The coat of arms is an oval shield with a wide fess and fifteen balls, nine above and six below. The shield is framed by stylized acanthus leaves. This crest has been used by the noble Van der Merwede family since the thirteenth century. It is likely that it was used in the eighteenth century by one of the descendants of this line. Some of the branches had died out by then, but Jonkheer Aloysius van Muijlwijck and his children were still using it. Aloysius himself died in 1742, four years before the candlestick was made. In 1746 one of his three children—his only son, Wilhelmus Francisus van der Merwede van Muijlwijck—turned fourteen. Since the family was Roman Catholic, this candlestick may have been a gift to Wilhelmus. At that time, it was customary for boys to take their First Communion when they were around that age. It was an important milestone in the Catholic community and gifts were usually given. In the mid-eighteenth century this branch of the family lived in the environs of Amersfoort and Overijssel. It was a family of consequence that could certainly afford this kind of present.
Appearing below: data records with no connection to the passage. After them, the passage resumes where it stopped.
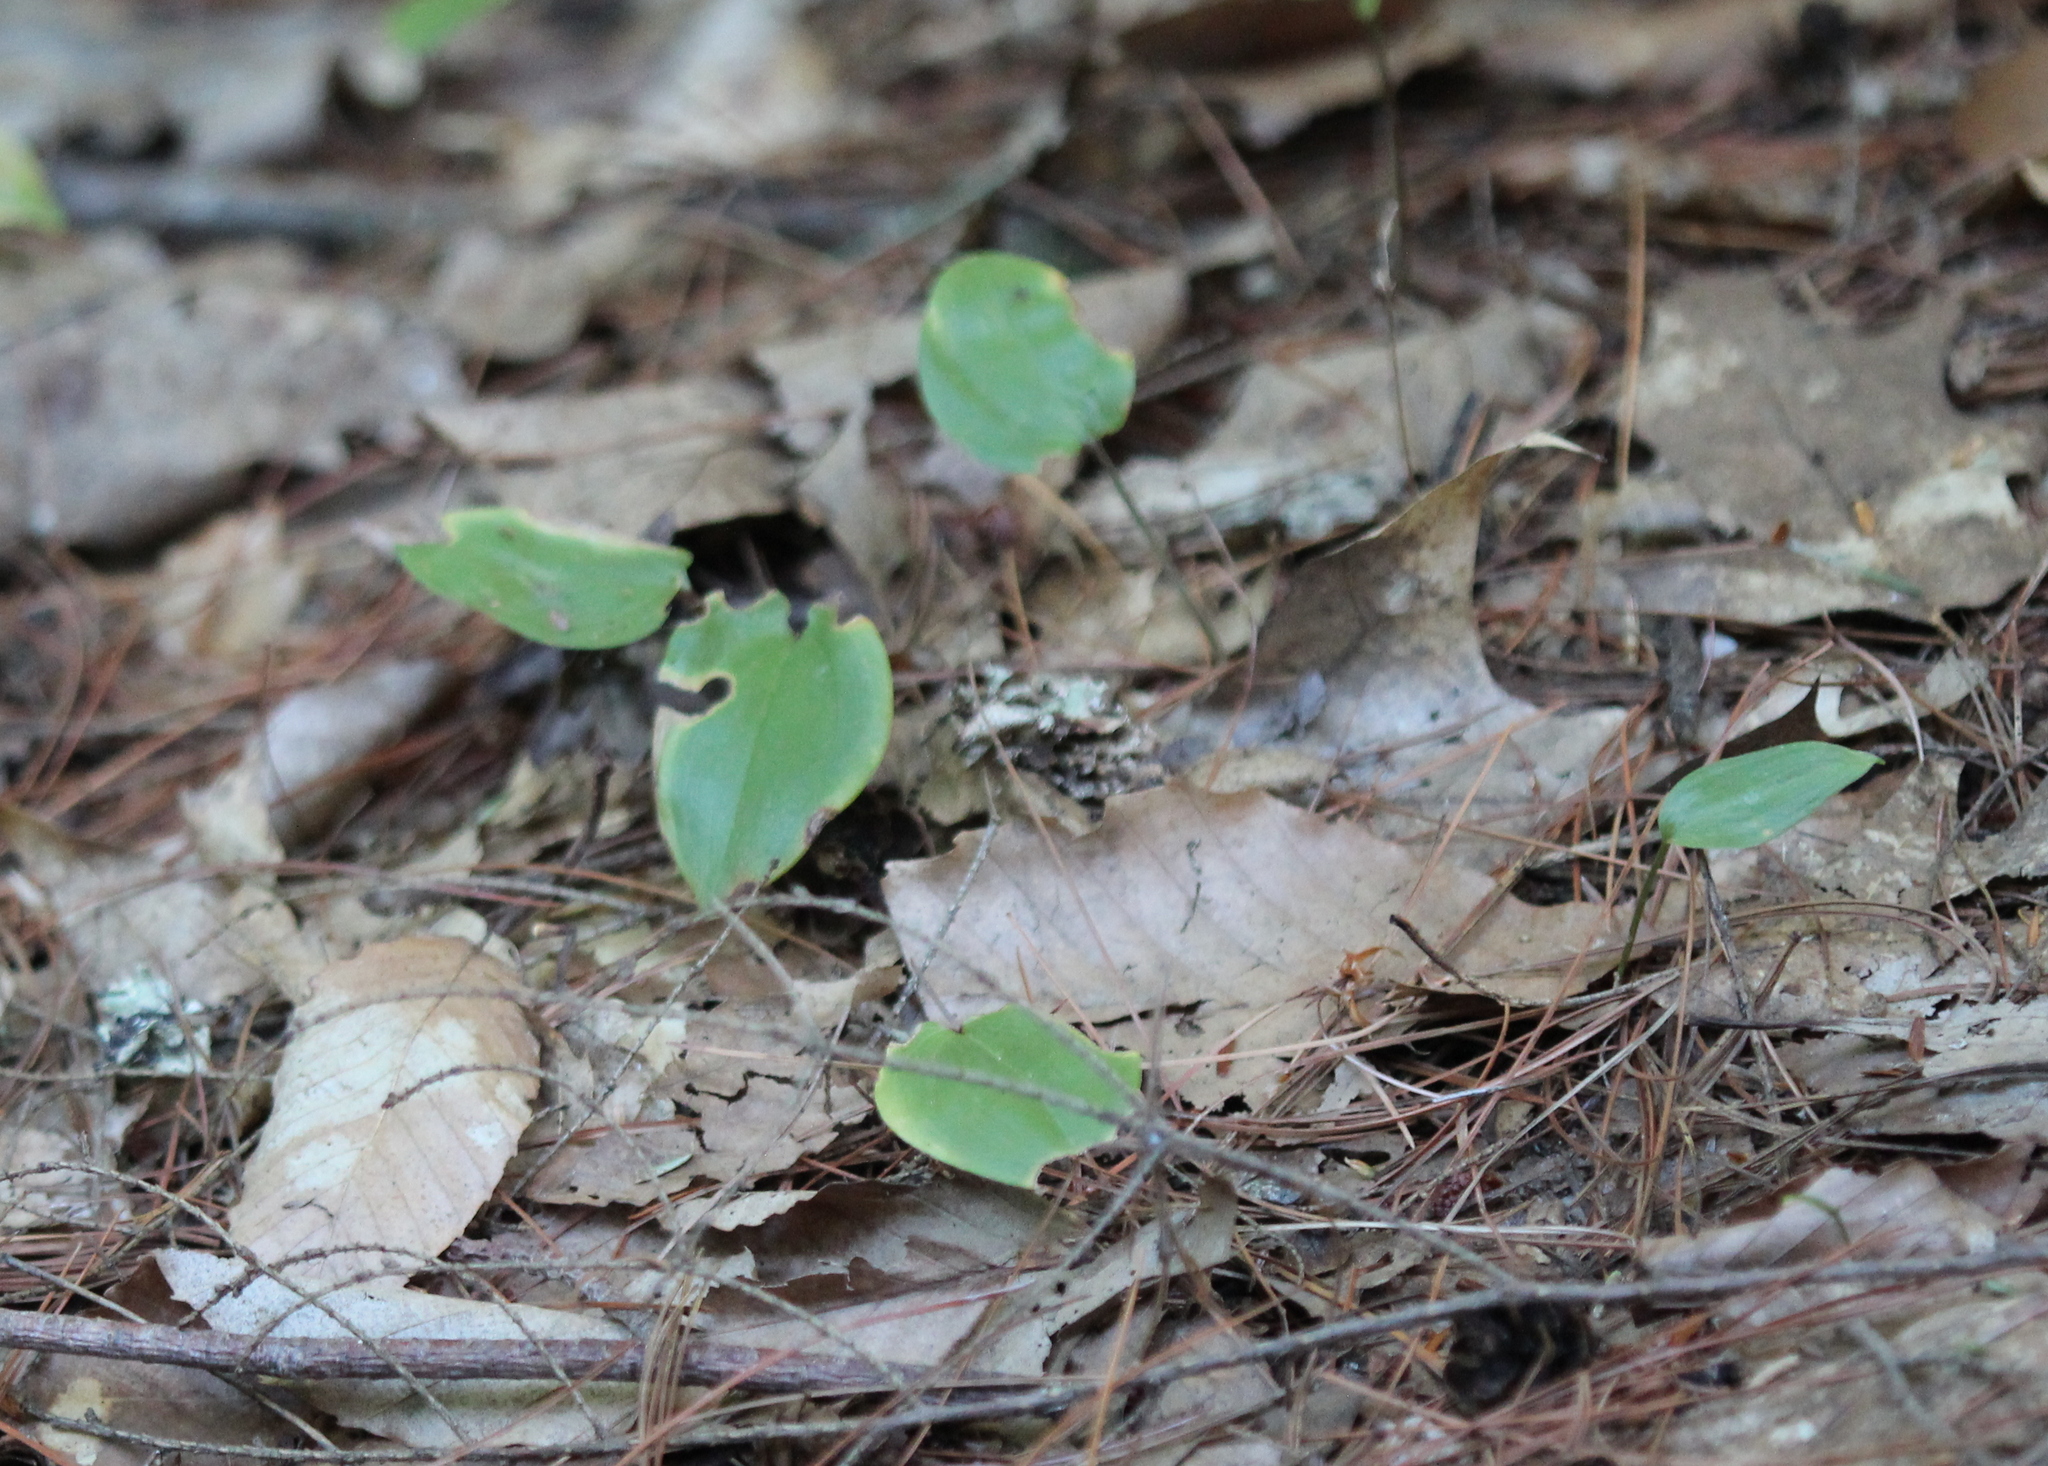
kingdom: Plantae
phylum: Tracheophyta
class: Liliopsida
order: Asparagales
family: Asparagaceae
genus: Maianthemum
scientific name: Maianthemum canadense
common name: False lily-of-the-valley
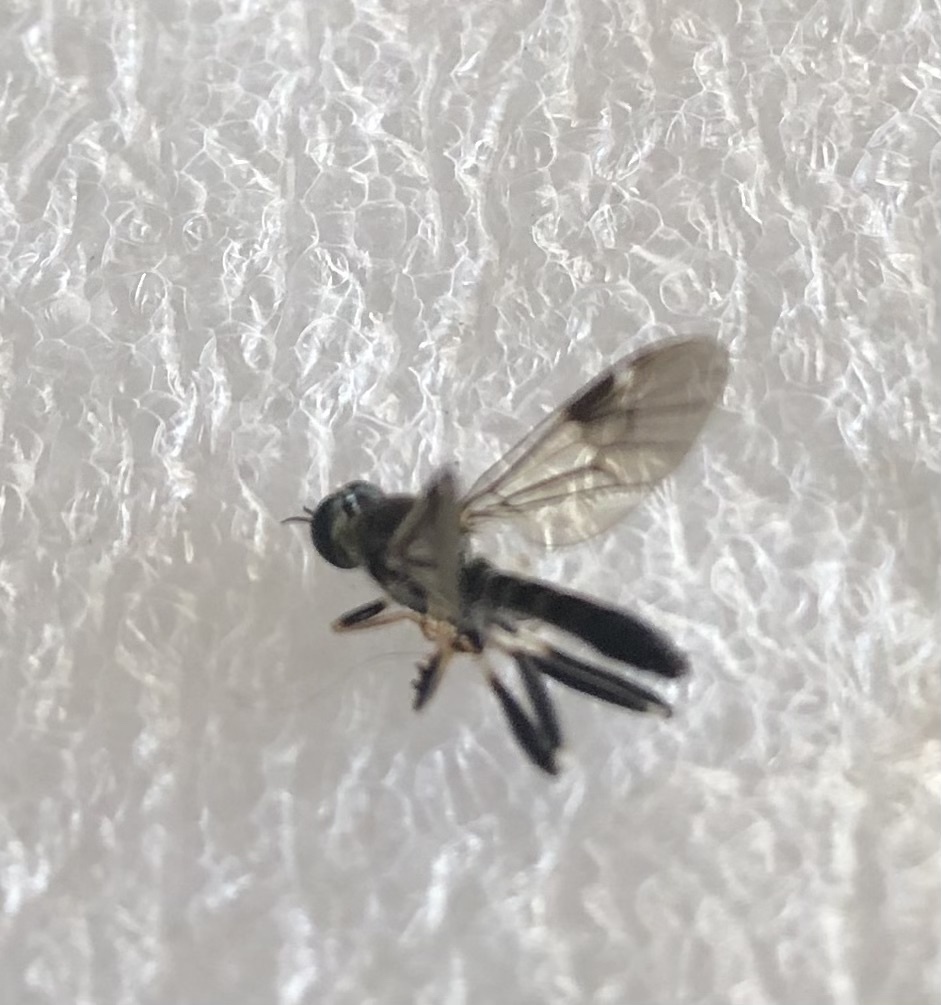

Lighting in the Eighteenth Century

Until the fifteenth century candles were virtually the only source of artificial light—indoors and in the street. Lighting in the house was an expensive business, particularly if one wanted to use costly beeswax candles, which smoked less and smelt pleasant, rather than cheap tallow candles, which stank. Both types had a wick made of twisted cotton yarn, which had to be trimmed regularly as the candle burned to prevent it from smoking. The special scissors used for this were called candle snuffers. The candles were produced by candle makers, united in the chandler’s guild. In the sixteenth and seventeenth centuries, oil lamps were increasingly used. In the eighteenth century, alongside the beeswax candles, the chandlers found a way of producing better tallow candles from spermaceti wax.

Candleholders

The first candleholders were purely functional. The design of these ‘prickets’ was simple—a stand made of wood, bronze or brass with a sharp spike on which the candle was pushed. The de luxe version followed when the candlestick became a showpiece. Brass candlesticks were produced in the Netherlands on a large scale from the sixteenth century onwards. Silver candlesticks first appeared there around the middle of the seventeenth century at a time when prosperity justified such luxury. The shape is derived from the earlier bronze monastery candlesticks. Around 1680, the shape changed in line with the prevailing French styles. Candlesticks were found throughout the houses of the wealthy in the eighteenth century.

The Chamber Candlestick

In the eighteenth century there were various types of candle holder, from candlesticks for a single candle to large candelabra that could hold a number of candles. The shapes are very varied, developing in line with the different trends in fashion. The chamber candlestick is one of the smallest types. This type usually has a round pan to catch the candlewax with a low candleholder and is quite small. Most chamber candlesticks have a handle or are designed such that that they are easy to pick up and carry. They are always meant for personal use: on a writing table, next to a game, to light the way in the house after dark, or for travelling. They were generally made of brass, copper, tin or earthenware. The most prestigious versions are silver. There are not many eighteenth-century Dutch flat candlesticks in existence. The variant without a handle and with a large tray like this one is exceptionally rare.

Marked with the Amsterdam assay office mark, the Dutch lion, the date letter M for 1746 and an unidentified maker's mark.